(Entries provided)

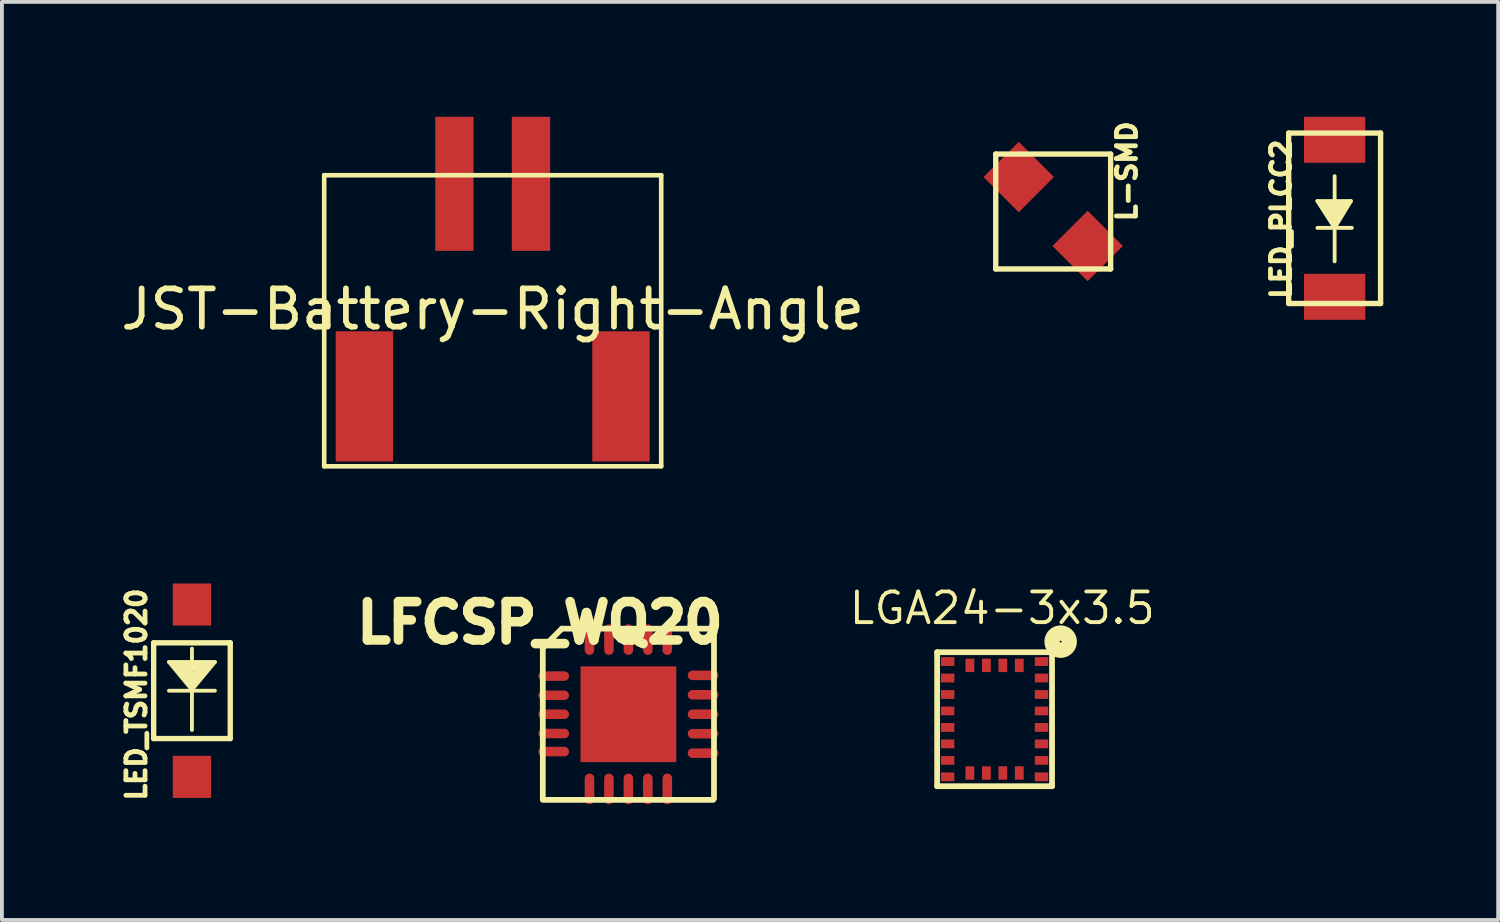
<source format=kicad_pcb>
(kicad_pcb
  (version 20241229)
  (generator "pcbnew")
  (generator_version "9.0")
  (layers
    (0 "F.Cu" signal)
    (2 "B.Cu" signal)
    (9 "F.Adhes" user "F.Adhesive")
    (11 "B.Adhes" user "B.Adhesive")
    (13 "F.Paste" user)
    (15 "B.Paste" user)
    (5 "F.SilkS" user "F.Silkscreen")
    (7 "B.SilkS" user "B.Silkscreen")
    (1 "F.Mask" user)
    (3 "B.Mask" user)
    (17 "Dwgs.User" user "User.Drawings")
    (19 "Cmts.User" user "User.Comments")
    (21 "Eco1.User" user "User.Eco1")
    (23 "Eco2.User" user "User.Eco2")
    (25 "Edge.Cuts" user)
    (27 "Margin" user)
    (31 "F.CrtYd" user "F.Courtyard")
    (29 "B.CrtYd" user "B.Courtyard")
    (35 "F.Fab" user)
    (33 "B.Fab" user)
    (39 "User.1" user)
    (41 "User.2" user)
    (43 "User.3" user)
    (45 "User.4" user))
  (footprint "LGA24-3x3.5"
    (layer "F.Cu")
    (at 22.92 15.729)
    (property "Reference" "LGA24-3x3.5" (at 0.2 -2.9 0) (layer "F.SilkS") (effects (font (size 0.801 0.801) (thickness 0.1))))
    (attr smd)
    (fp_line (start -1.5 -1.75) (end -1.5 1.75) (stroke (width 0.15) (type solid)) (layer "F.SilkS"))
    (fp_line (start -1.5 -1.75) (end 1.5 -1.75) (stroke (width 0.15) (type solid)) (layer "F.SilkS"))
    (fp_line (start -1.5 1.75) (end 1.5 1.75) (stroke (width 0.15) (type solid)) (layer "F.SilkS"))
    (fp_line (start 1.5 1.75) (end 1.5 -1.75) (stroke (width 0.15) (type solid)) (layer "F.SilkS"))
    (fp_circle (center 1.725 -2.025) (end 1.75 -2.025) (stroke (width 0.4) (type solid)) (fill no) (layer "F.SilkS"))
    (pad "1" smd rect (at 1.225 -1.505) (size 0.35 0.23) (layers "F.Cu" "F.Mask" "F.Paste"))
    (pad "2" smd rect (at 0.645 -1.405 90) (size 0.35 0.23) (layers "F.Cu" "F.Mask" "F.Paste"))
    (pad "3" smd rect (at 0.215 -1.405 90) (size 0.35 0.23) (layers "F.Cu" "F.Mask" "F.Paste"))
    (pad "4" smd rect (at -0.215 -1.405 90) (size 0.35 0.23) (layers "F.Cu" "F.Mask" "F.Paste"))
    (pad "5" smd rect (at -0.645 -1.405 90) (size 0.35 0.23) (layers "F.Cu" "F.Mask" "F.Paste"))
    (pad "6" smd rect (at -1.225 -1.505) (size 0.35 0.23) (layers "F.Cu" "F.Mask" "F.Paste"))
    (pad "7" smd rect (at -1.225 -1.075) (size 0.35 0.23) (layers "F.Cu" "F.Mask" "F.Paste"))
    (pad "8" smd rect (at -1.225 -0.645) (size 0.35 0.23) (layers "F.Cu" "F.Mask" "F.Paste"))
    (pad "9" smd rect (at -1.225 -0.215) (size 0.35 0.23) (layers "F.Cu" "F.Mask" "F.Paste"))
    (pad "10" smd rect (at -1.225 0.215) (size 0.35 0.23) (layers "F.Cu" "F.Mask" "F.Paste"))
    (pad "11" smd rect (at -1.225 0.645) (size 0.35 0.23) (layers "F.Cu" "F.Mask" "F.Paste"))
    (pad "12" smd rect (at -1.225 1.075) (size 0.35 0.23) (layers "F.Cu" "F.Mask" "F.Paste"))
    (pad "13" smd rect (at -1.225 1.505) (size 0.35 0.23) (layers "F.Cu" "F.Mask" "F.Paste"))
    (pad "14" smd rect (at -0.645 1.405 90) (size 0.35 0.23) (layers "F.Cu" "F.Mask" "F.Paste"))
    (pad "15" smd rect (at -0.215 1.405 90) (size 0.35 0.23) (layers "F.Cu" "F.Mask" "F.Paste"))
    (pad "16" smd rect (at 0.215 1.405 90) (size 0.35 0.23) (layers "F.Cu" "F.Mask" "F.Paste"))
    (pad "17" smd rect (at 0.645 1.405 90) (size 0.35 0.23) (layers "F.Cu" "F.Mask" "F.Paste"))
    (pad "18" smd rect (at 1.225 1.505) (size 0.35 0.23) (layers "F.Cu" "F.Mask" "F.Paste"))
    (pad "19" smd rect (at 1.225 1.075) (size 0.35 0.23) (layers "F.Cu" "F.Mask" "F.Paste"))
    (pad "20" smd rect (at 1.225 0.645) (size 0.35 0.23) (layers "F.Cu" "F.Mask" "F.Paste"))
    (pad "21" smd rect (at 1.225 0.215) (size 0.35 0.23) (layers "F.Cu" "F.Mask" "F.Paste"))
    (pad "22" smd rect (at 1.225 -0.215) (size 0.35 0.23) (layers "F.Cu" "F.Mask" "F.Paste"))
    (pad "23" smd rect (at 1.225 -0.645) (size 0.35 0.23) (layers "F.Cu" "F.Mask" "F.Paste"))
    (pad "24" smd rect (at 1.225 -1.075) (size 0.35 0.23) (layers "F.Cu" "F.Mask" "F.Paste")))
  (footprint "JST-Battery-Right-Angle"
    (layer "F.Cu")
    (at 9.815 4.525)
    (property "Reference" "JST-Battery-Right-Angle" (at 0 0.5 0) (layer "F.SilkS") (effects (font (size 1 1) (thickness 0.15))))
    (attr through_hole)
    (fp_line (start -4.4 -3) (end 4.4 -3) (stroke (width 0.12) (type solid)) (layer "F.SilkS"))
    (fp_line (start -4.4 4.6) (end -4.4 -3) (stroke (width 0.12) (type solid)) (layer "F.SilkS"))
    (fp_line (start 4.4 -3) (end 4.4 4.6) (stroke (width 0.12) (type solid)) (layer "F.SilkS"))
    (fp_line (start 4.4 4.6) (end -4.4 4.6) (stroke (width 0.12) (type solid)) (layer "F.SilkS"))
    (pad "1" smd rect (at -1 -2.775) (size 1 3.5) (layers "F.Cu" "F.Mask" "F.Paste"))
    (pad "2" smd rect (at 1 -2.775) (size 1 3.5) (layers "F.Cu" "F.Mask" "F.Paste"))
    (pad "N0" smd rect (at -3.35 2.775) (size 1.5 3.4) (layers "F.Cu" "F.Mask" "F.Paste"))
    (pad "N1" smd rect (at 3.35 2.775) (size 1.5 3.4) (layers "F.Cu" "F.Mask" "F.Paste")))
  (footprint "LED_TSMF1020"
    (layer "F.Cu")
    (at 1.962 14.985)
    (property "Reference" "LED_TSMF1020" (at -1.45 0.1 90) (layer "F.SilkS") (effects (font (size 0.5 0.5) (thickness 0.125))))
    (attr smd)
    (fp_line (start -1 -1.25) (end 1 -1.25) (stroke (width 0.14) (type solid)) (layer "F.SilkS"))
    (fp_line (start -1 1.25) (end -1 -1.25) (stroke (width 0.14) (type solid)) (layer "F.SilkS"))
    (fp_line (start -0.6 -0.75) (end 0.6 -0.75) (stroke (width 0.1) (type solid)) (layer "F.SilkS"))
    (fp_line (start -0.6 0) (end 0.6 0) (stroke (width 0.1) (type solid)) (layer "F.SilkS"))
    (fp_line (start -0.475 -0.7) (end 0.45 -0.675) (stroke (width 0.1) (type solid)) (layer "F.SilkS"))
    (fp_line (start -0.325 -0.625) (end 0.325 -0.6) (stroke (width 0.1) (type solid)) (layer "F.SilkS"))
    (fp_line (start -0.175 -0.55) (end 0.2 -0.55) (stroke (width 0.1) (type solid)) (layer "F.SilkS"))
    (fp_line (start -0.05 -0.2) (end -0.475 -0.7) (stroke (width 0.1) (type solid)) (layer "F.SilkS"))
    (fp_line (start 0 -1.1) (end 0 1.025) (stroke (width 0.1) (type solid)) (layer "F.SilkS"))
    (fp_line (start 0 -0.025) (end -0.6 -0.75) (stroke (width 0.1) (type solid)) (layer "F.SilkS"))
    (fp_line (start 0.05 -0.425) (end -0.075 -0.475) (stroke (width 0.1) (type solid)) (layer "F.SilkS"))
    (fp_line (start 0.05 -0.3) (end -0.175 -0.55) (stroke (width 0.1) (type solid)) (layer "F.SilkS"))
    (fp_line (start 0.05 -0.175) (end -0.325 -0.625) (stroke (width 0.1) (type solid)) (layer "F.SilkS"))
    (fp_line (start 0.2 -0.55) (end 0.05 -0.425) (stroke (width 0.1) (type solid)) (layer "F.SilkS"))
    (fp_line (start 0.325 -0.6) (end 0.05 -0.3) (stroke (width 0.1) (type solid)) (layer "F.SilkS"))
    (fp_line (start 0.45 -0.675) (end 0.05 -0.175) (stroke (width 0.1) (type solid)) (layer "F.SilkS"))
    (fp_line (start 0.6 -0.75) (end 0 -0.025) (stroke (width 0.1) (type solid)) (layer "F.SilkS"))
    (fp_line (start 1 -1.25) (end 1 1.25) (stroke (width 0.14) (type solid)) (layer "F.SilkS"))
    (fp_line (start 1 1.25) (end -1 1.25) (stroke (width 0.14) (type solid)) (layer "F.SilkS"))
    (pad "1" smd rect (at 0 -2.25) (size 1 1.1) (layers "F.Cu" "F.Mask" "F.Paste"))
    (pad "2" smd rect (at 0 2.25) (size 1 1.1) (layers "F.Cu" "F.Mask" "F.Paste")))
  (footprint "L-SMD"
    (layer "F.Cu")
    (at 24.45 2.473)
    (property "Reference" "L-SMD" (at 1.925 -1.05 90) (layer "F.SilkS") (effects (font (size 0.5 0.5) (thickness 0.125))))
    (attr smd)
    (fp_line (start -1.5 -1.5) (end -1.5 1.5) (stroke (width 0.14) (type solid)) (layer "F.SilkS"))
    (fp_line (start -1.5 1.5) (end 1.5 1.5) (stroke (width 0.14) (type solid)) (layer "F.SilkS"))
    (fp_line (start 1.5 -1.5) (end -1.5 -1.5) (stroke (width 0.14) (type solid)) (layer "F.SilkS"))
    (fp_line (start 1.5 1.5) (end 1.5 -1.5) (stroke (width 0.14) (type solid)) (layer "F.SilkS"))
    (pad "1" smd rect (at -0.9 -0.9 45) (size 1.3 1.3) (layers "F.Cu" "F.Mask" "F.Paste"))
    (pad "2" smd rect (at 0.9 0.9 45) (size 1.3 1.3) (layers "F.Cu" "F.Mask" "F.Paste")))
  (footprint "LFCSP_WQ20"
    (layer "F.Cu")
    (at 13.358 15.6)
    (property "Reference" "LFCSP_WQ20" (at -2.309 -2.39 0) (layer "F.SilkS") (effects (font (size 1.001 1.001) (thickness 0.25))))
    (attr smd)
    (fp_line (start -2.235 -1.737) (end -2.235 2.214) (stroke (width 0.15) (type solid)) (layer "F.SilkS"))
    (fp_line (start -2.235 -1.737) (end -1.737 -2.235) (stroke (width 0.15) (type solid)) (layer "F.SilkS"))
    (fp_line (start -1.737 -2.235) (end 2.204 -2.235) (stroke (width 0.15) (type solid)) (layer "F.SilkS"))
    (fp_line (start 2.214 2.235) (end -2.235 2.235) (stroke (width 0.15) (type solid)) (layer "F.SilkS"))
    (fp_line (start 2.235 -2.235) (end 2.235 2.204) (stroke (width 0.15) (type solid)) (layer "F.SilkS"))
    (pad "0" smd rect (at 0 0) (size 2.5 2.5) (layers "F.Cu" "F.Mask" "F.Paste"))
    (pad "1" smd oval (at -1.95 -0.996) (size 0.8 0.249) (layers "F.Cu" "F.Mask" "F.Paste"))
    (pad "2" smd oval (at -1.95 -0.495) (size 0.8 0.249) (layers "F.Cu" "F.Mask" "F.Paste"))
    (pad "3" smd oval (at -1.95 0) (size 0.8 0.249) (layers "F.Cu" "F.Mask" "F.Paste"))
    (pad "4" smd oval (at -1.95 0.503) (size 0.8 0.249) (layers "F.Cu" "F.Mask" "F.Paste"))
    (pad "5" smd oval (at -1.95 0.975) (size 0.8 0.249) (layers "F.Cu" "F.Mask" "F.Paste"))
    (pad "6" smd oval (at -1.016 1.95 90) (size 0.8 0.25) (layers "F.Cu" "F.Mask" "F.Paste"))
    (pad "7" smd oval (at -0.508 1.95 90) (size 0.8 0.25) (layers "F.Cu" "F.Mask" "F.Paste"))
    (pad "8" smd oval (at 0 1.95 90) (size 0.8 0.25) (layers "F.Cu" "F.Mask" "F.Paste"))
    (pad "9" smd oval (at 0.508 1.95 90) (size 0.8 0.25) (layers "F.Cu" "F.Mask" "F.Paste"))
    (pad "10" smd oval (at 1.016 1.95 90) (size 0.8 0.25) (layers "F.Cu" "F.Mask" "F.Paste"))
    (pad "11" smd oval (at 1.95 1.016 180) (size 0.8 0.249) (layers "F.Cu" "F.Mask" "F.Paste"))
    (pad "12" smd oval (at 1.95 0.508 180) (size 0.8 0.249) (layers "F.Cu" "F.Mask" "F.Paste"))
    (pad "13" smd oval (at 1.95 0 180) (size 0.8 0.249) (layers "F.Cu" "F.Mask" "F.Paste"))
    (pad "14" smd oval (at 1.95 -0.508 180) (size 0.8 0.249) (layers "F.Cu" "F.Mask" "F.Paste"))
    (pad "15" smd oval (at 1.95 -1.016 180) (size 0.8 0.249) (layers "F.Cu" "F.Mask" "F.Paste"))
    (pad "16" smd oval (at 1.016 -1.95 270) (size 0.8 0.249) (layers "F.Cu" "F.Mask" "F.Paste"))
    (pad "17" smd oval (at 0.508 -1.95 270) (size 0.8 0.249) (layers "F.Cu" "F.Mask" "F.Paste"))
    (pad "18" smd oval (at 0 -1.95 270) (size 0.8 0.249) (layers "F.Cu" "F.Mask" "F.Paste"))
    (pad "19" smd oval (at -0.508 -1.95 270) (size 0.8 0.249) (layers "F.Cu" "F.Mask" "F.Paste"))
    (pad "20" smd oval (at -1.016 -1.95 270) (size 0.8 0.249) (layers "F.Cu" "F.Mask" "F.Paste")))
  (footprint "LED_PLCC2"
    (layer "F.Cu")
    (at 31.799 2.65)
    (property "Reference" "LED_PLCC2" (at -1.4 0.025 90) (layer "F.SilkS") (effects (font (size 0.5 0.5) (thickness 0.125))))
    (attr smd)
    (fp_line (start -1.2 -2.225) (end 1.2 -2.225) (stroke (width 0.14) (type solid)) (layer "F.SilkS"))
    (fp_line (start -1.2 2.225) (end -1.2 -2.225) (stroke (width 0.14) (type solid)) (layer "F.SilkS"))
    (fp_line (start -0.45 -0.45) (end 0.425 -0.45) (stroke (width 0.1) (type solid)) (layer "F.SilkS"))
    (fp_line (start -0.45 0.25) (end 0.45 0.25) (stroke (width 0.1) (type solid)) (layer "F.SilkS"))
    (fp_line (start -0.325 -0.375) (end 0.3 -0.375) (stroke (width 0.1) (type solid)) (layer "F.SilkS"))
    (fp_line (start -0.2 -0.325) (end 0.175 -0.3) (stroke (width 0.1) (type solid)) (layer "F.SilkS"))
    (fp_line (start -0.075 -0.25) (end 0.075 -0.225) (stroke (width 0.1) (type solid)) (layer "F.SilkS"))
    (fp_line (start -0.05 0.05) (end -0.325 -0.375) (stroke (width 0.1) (type solid)) (layer "F.SilkS"))
    (fp_line (start 0 0.25) (end -0.45 -0.45) (stroke (width 0.1) (type solid)) (layer "F.SilkS"))
    (fp_line (start 0 1.125) (end 0 -1.1) (stroke (width 0.1) (type solid)) (layer "F.SilkS"))
    (fp_line (start 0.05 -0.1) (end -0.075 -0.25) (stroke (width 0.1) (type solid)) (layer "F.SilkS"))
    (fp_line (start 0.05 0.025) (end -0.2 -0.325) (stroke (width 0.1) (type solid)) (layer "F.SilkS"))
    (fp_line (start 0.175 -0.3) (end 0.05 -0.1) (stroke (width 0.1) (type solid)) (layer "F.SilkS"))
    (fp_line (start 0.3 -0.375) (end 0.05 0.025) (stroke (width 0.1) (type solid)) (layer "F.SilkS"))
    (fp_line (start 0.425 -0.45) (end 0 0.25) (stroke (width 0.1) (type solid)) (layer "F.SilkS"))
    (fp_line (start 1.2 -2.225) (end 1.2 2.225) (stroke (width 0.14) (type solid)) (layer "F.SilkS"))
    (fp_line (start 1.2 2.225) (end -1.2 2.225) (stroke (width 0.14) (type solid)) (layer "F.SilkS"))
    (pad "1" smd rect (at 0 -2.05) (size 1.6 1.2) (layers "F.Cu" "F.Mask" "F.Paste"))
    (pad "2" smd rect (at 0 2.05) (size 1.6 1.2) (layers "F.Cu" "F.Mask" "F.Paste")))
  (gr_rect
    (start -3 -3)
    (end 36.069 20.972)
    (stroke (width 0.1) (type default))
    (fill no)
    (layer "Edge.Cuts")))
</source>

(End Entries provided)

Requirement → What you give back should be only the lines of the records above, starting at the line with "(fp_line (start -0.2" and ending at the line with "(fp_line (start 0 0.25)", restated word for word.

Answer for this exercise →
    (fp_line (start -0.2 -0.325) (end 0.175 -0.3) (stroke (width 0.1) (type solid)) (layer "F.SilkS"))
    (fp_line (start -0.075 -0.25) (end 0.075 -0.225) (stroke (width 0.1) (type solid)) (layer "F.SilkS"))
    (fp_line (start -0.05 0.05) (end -0.325 -0.375) (stroke (width 0.1) (type solid)) (layer "F.SilkS"))
    (fp_line (start 0 0.25) (end -0.45 -0.45) (stroke (width 0.1) (type solid)) (layer "F.SilkS"))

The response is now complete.